Question

Differential Equation, Initial Value Problem
I have started to get how to do these fairly easily, however this one has me a tad confused.

Answer 1

\(3y\prime -2y=e^{\frac{-\pi~t}{2}}\)
\(y(0)=a\)

Answer 2

I have this so far,

\(\Large{y\prime -\frac{2}{3}y=\frac{e^{\frac{\pi t}{2}}}{3}}\)

Answer 3

where is - sign

Answer 4

I forgot it, excuse me.

Answer 5

apply formula, that's it

Answer 6

\(\Large{y\prime -\frac{2}{3}y=\frac{e^{\frac{-\pi t}{2}}}{3}}\)

I guess it was just the right side that was confusing me.

Answer 7

rhs is g(t) , just apply formula to get the answer.

Answer 8

\(\Large{y=e^{\frac{2}{3}t}\int e^{-\frac{2}{3}t}~\frac{e^{\frac{\pi t}{2}}}{3}}dt+Ce^{\frac{2}{3}t}\)
This look correct?

Answer 9

yep

Answer 10

ok, you are on the right track, just take integral, then replace y (0) to find C , then, plug back

Answer 11

Gimme a minute with this :P

Answer 12

Ok, I have a gnarly answer for the integral.

Answer 13

\(\Large{\frac{2e^{\frac{1}{6}(3\pi -4)t}}{3\pi -4}}\)

Answer 14

Whole answer,
\(\Large{y=e^{\frac{2}{3}t}\times\frac{2e^{\frac{1}{6}(3\pi -4)t}}{3\pi -4}+Ce^{\frac{2}{3}t}}\)

Answer 15

look good to me, simplify a little bit

Answer 16

find c , too

Answer 17

@austinL knock knock, finish it, friend.
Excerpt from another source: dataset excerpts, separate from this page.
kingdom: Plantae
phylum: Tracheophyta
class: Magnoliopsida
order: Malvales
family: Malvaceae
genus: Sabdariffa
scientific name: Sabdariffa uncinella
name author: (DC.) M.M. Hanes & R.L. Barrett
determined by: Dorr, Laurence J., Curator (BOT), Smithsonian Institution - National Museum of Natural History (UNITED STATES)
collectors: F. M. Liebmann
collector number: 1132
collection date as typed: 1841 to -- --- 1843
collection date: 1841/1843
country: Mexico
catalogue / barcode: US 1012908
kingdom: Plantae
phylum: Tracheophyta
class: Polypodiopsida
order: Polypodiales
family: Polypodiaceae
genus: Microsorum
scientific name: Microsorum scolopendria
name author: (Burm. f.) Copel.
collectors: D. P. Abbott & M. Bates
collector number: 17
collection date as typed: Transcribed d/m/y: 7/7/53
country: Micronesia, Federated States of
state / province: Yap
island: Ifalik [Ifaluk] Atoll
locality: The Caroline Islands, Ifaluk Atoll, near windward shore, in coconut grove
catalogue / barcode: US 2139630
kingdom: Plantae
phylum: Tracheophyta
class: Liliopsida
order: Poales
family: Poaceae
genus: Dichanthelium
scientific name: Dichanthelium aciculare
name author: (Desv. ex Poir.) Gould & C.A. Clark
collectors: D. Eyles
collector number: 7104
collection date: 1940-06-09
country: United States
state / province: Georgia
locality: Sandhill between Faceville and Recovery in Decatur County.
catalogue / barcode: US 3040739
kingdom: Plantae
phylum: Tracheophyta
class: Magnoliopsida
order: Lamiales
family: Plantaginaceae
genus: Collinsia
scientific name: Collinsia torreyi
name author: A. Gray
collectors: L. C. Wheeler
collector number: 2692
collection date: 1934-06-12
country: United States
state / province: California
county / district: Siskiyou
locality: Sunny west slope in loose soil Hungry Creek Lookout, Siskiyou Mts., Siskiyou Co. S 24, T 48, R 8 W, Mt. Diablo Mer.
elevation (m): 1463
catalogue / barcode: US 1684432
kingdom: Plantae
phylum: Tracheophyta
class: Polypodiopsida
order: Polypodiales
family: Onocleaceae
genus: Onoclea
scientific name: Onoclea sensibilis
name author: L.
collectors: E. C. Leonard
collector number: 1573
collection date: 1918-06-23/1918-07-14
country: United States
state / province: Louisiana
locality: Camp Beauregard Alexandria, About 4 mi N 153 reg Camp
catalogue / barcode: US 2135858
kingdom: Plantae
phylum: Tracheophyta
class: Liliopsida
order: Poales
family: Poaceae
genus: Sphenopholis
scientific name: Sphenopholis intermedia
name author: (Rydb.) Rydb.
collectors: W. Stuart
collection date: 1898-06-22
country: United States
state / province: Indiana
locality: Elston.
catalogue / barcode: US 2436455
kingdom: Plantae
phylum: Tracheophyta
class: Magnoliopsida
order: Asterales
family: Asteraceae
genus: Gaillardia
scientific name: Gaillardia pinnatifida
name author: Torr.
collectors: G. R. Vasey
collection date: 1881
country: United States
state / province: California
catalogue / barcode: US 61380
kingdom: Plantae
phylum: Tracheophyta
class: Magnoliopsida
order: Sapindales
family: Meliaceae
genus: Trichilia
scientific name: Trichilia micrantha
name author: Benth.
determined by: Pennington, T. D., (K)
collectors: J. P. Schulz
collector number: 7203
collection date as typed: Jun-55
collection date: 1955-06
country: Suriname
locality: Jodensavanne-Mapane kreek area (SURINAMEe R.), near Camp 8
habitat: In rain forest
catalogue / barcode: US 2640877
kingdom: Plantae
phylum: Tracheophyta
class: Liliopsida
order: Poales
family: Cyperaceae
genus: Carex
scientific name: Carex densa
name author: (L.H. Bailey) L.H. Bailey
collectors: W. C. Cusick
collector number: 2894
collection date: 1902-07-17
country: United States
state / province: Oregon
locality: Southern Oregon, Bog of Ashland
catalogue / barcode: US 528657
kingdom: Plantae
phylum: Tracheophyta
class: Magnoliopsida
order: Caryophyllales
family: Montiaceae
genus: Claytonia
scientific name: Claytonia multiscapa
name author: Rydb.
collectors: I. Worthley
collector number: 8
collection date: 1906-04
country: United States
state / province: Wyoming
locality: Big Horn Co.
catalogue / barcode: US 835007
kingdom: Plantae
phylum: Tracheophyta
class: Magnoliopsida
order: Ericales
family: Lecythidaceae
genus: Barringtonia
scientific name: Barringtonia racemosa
You don't have the final answer yet.

Answer 18

I got this,

\(\Large{y(t)=\dfrac{2e^{\frac{1}{6}(3\pi -4)t+\frac{2t}3}}{3\pi-4} +Ce^{\frac{2}{3}t}}\)

Answer 19

\(\Large{y(t)=\dfrac{2e^{\frac{1}{6}(3\pi -4)t+\frac{2t}{3}}}{3\pi -4}+(a-\dfrac{2}{3\pi-4})e^{\frac{2}{3}t}}\)

Final answer.

Answer 20

Look ok @amistre64 ?

Answer 21

\[\Large{y(t)=\dfrac{2e^{\frac{1}{6}(3\pi -4)t+\frac{2t}3}}{3\pi-4} +Ce^{\frac{2}{3}t}}\]
\[\Large{y(0)=a=\dfrac{2e^{\frac{1}{6}(0+0)}}{3\pi-4} +Ce^{0}}\]
\[\Large{a=\dfrac{2}{3\pi-4} +C}\]
as long as the step up to it are fine :) looks ok to me

Answer 22

Very cool, thanks!